Plus intéressant, l’un des deux gentilhommes de passage à l’auberge… « C’était un jeune homme de vingt-quatre ans à peu près, d’une assez belle figure, les cils noirs et la moustache presque blonde ; ses longs cheveux roulaient autour de sa tête comme des flots de l’urne renversée d’un fleuve, une légère rougeur passait sous ses joues pâles comme un nuage sous l’eau, ses lèvres étaient à demi entrouvertes et souriait d’un sourire vague et languissant. » Et dire que Madeleine (ou plutôt Théodore) va être obligée de partager son lit, faute de place ! « Un chevalier assez beau, un lit assez étroit, une nuit assez noire ! » sera la conclusion de cet épisode.

Quand Théodore redevient Madeleine…

« Elle s’avança dans la chambre, la jour légèrement allumée d’un rouge qui n’était pas du fard, et chacun de s’extasier, et de se récrier, et de se demander s’il était bien possible que ce fût lui, Théodore de Sérannes […] et s’il était parfaitement sûr qu’il ne fût pas sa sœur jumelle. »

Une vieille artistocrate qui trouve une épouse à Théodore

Elle a le « front jaune », la vieille douairière, la peau citréine des vieilles femmes. « Ses yeux, quoique terminés à leurs angles par une patte de plis et recouverts d’une paupière large et molle, avaient encore quelques étincelles de leur feu primitif ». « Son nez mince et maigre, un peu recourbé en bec d’oiseau de proie, donnait à son profil une sorte de grandeur sérieuse que tempérait un sourire indulgent de sa lèvre autrichienne peinte de carmin, selon la mode du siècle passé. » Elle apprécie tellement Théodore, qu’elle désire lui faire épouser sa petite-fille…

Où Madeleine arrive à certaines conclusions concernant les hommes…

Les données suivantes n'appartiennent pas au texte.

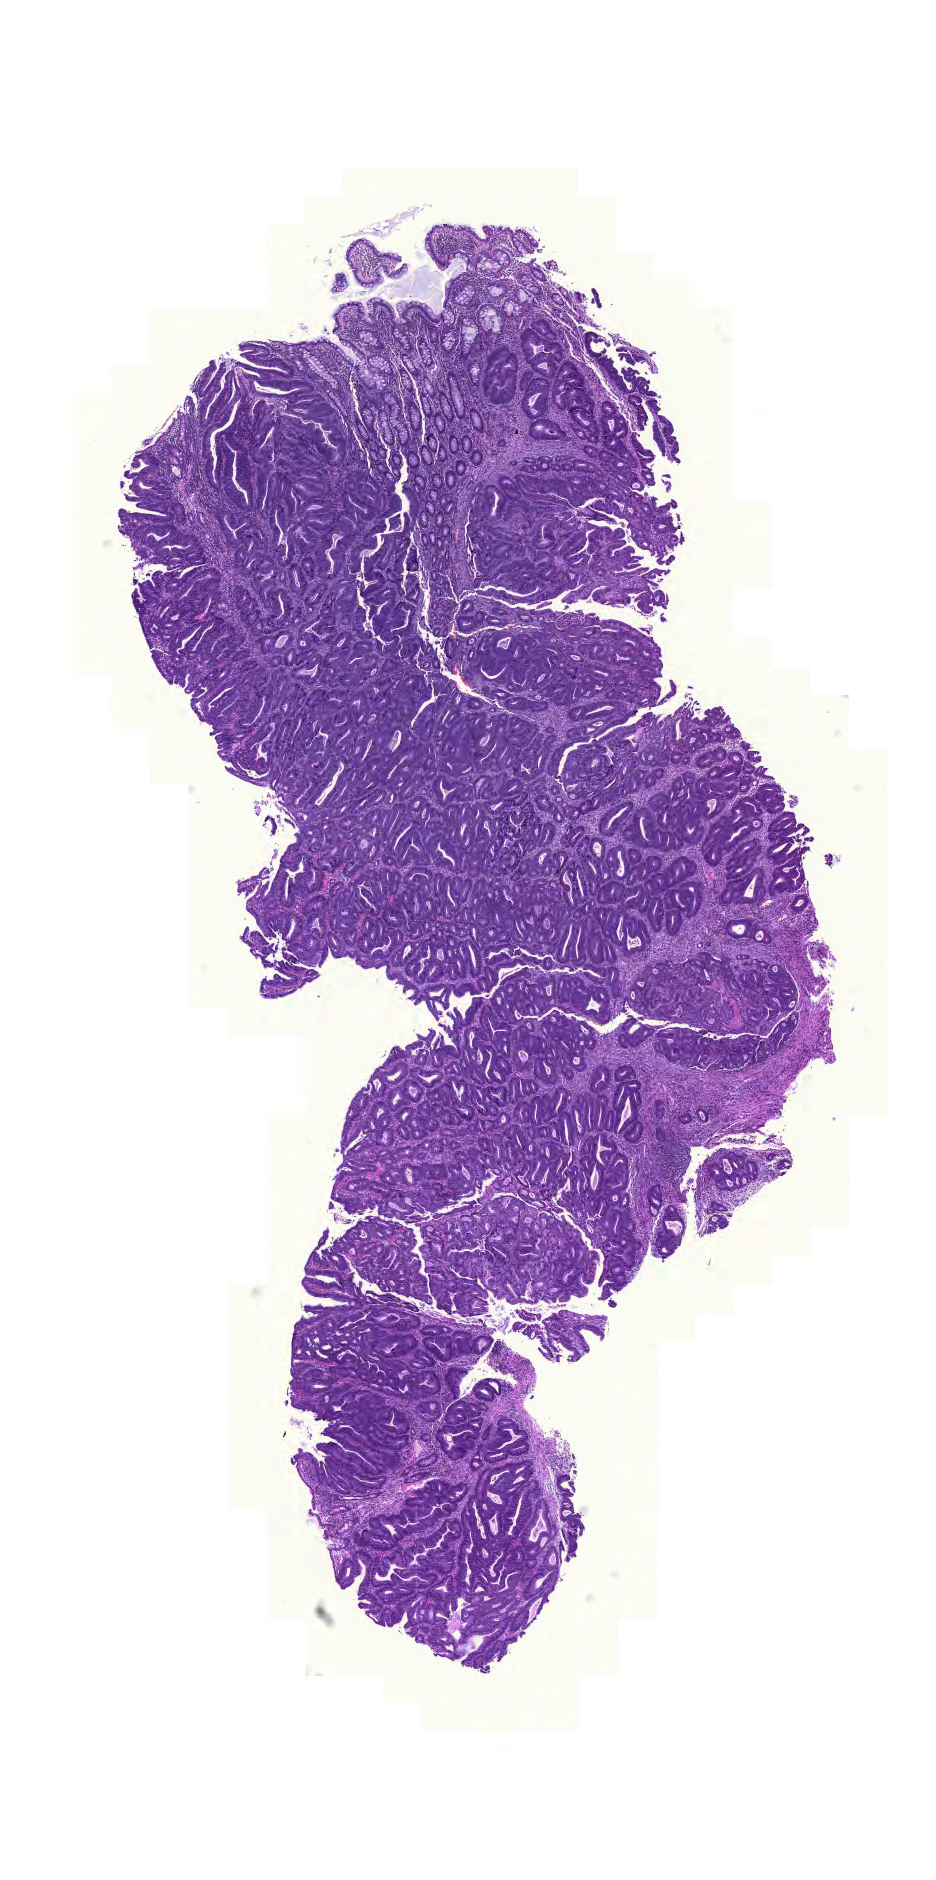
H&E-stained whole-slide image — a low-resolution overview of the entire scanned area, about 7.0 x 14.0 mm (from a 20x scan). FFPE section. Colon, primary tumour sample. Patient: female, age at initial diagnosis 77 years.
Lymph nodes positive (case pathology): 0 of 36 examined. Diagnosis: Adenocarcinoma, NOS (ascending colon). AJCC pathologic stage: IIA (6th edition).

Et de nous confier : « Tant que je ne les avais vus que de loin et à travers mon désir, les hommes m’avaient paru beaux, et l’optique m’avait fait illusion. – Maintenant je les trouve du dernier effroyable ». « Comme leurs traits sont grossiers, ignobles, sans finesse, sans élégance ! quelles lignes heurtées et disgracieuses ! quelle peau dure, noire et sillonnée ! – Les uns sont hâlés comme des pendus de six mois, hâves, osseux, poilus, avec des cordes à violon sur les mains, […] une sale moustache toujours pleine de victuailles et retroussée en croc sur les oreilles, les cheveux rudes comme des crins de balai, […] des lèvres gercées et cuites par les liqueurs fortes, les yeux entourés de quatre ou cinq orbes […]. – Les autres sont matelassés de viande rouge, et poussent devant eux un ventre cerclé à grand peine par leur ceinturon ; ils ouvrent en clignotant leur petit œil vert de mer enflammé de luxure, et ressemblent plutôt à des hippopotames en culotte qu’à des créatures humaines. » Evidemment… ça fait pas envie…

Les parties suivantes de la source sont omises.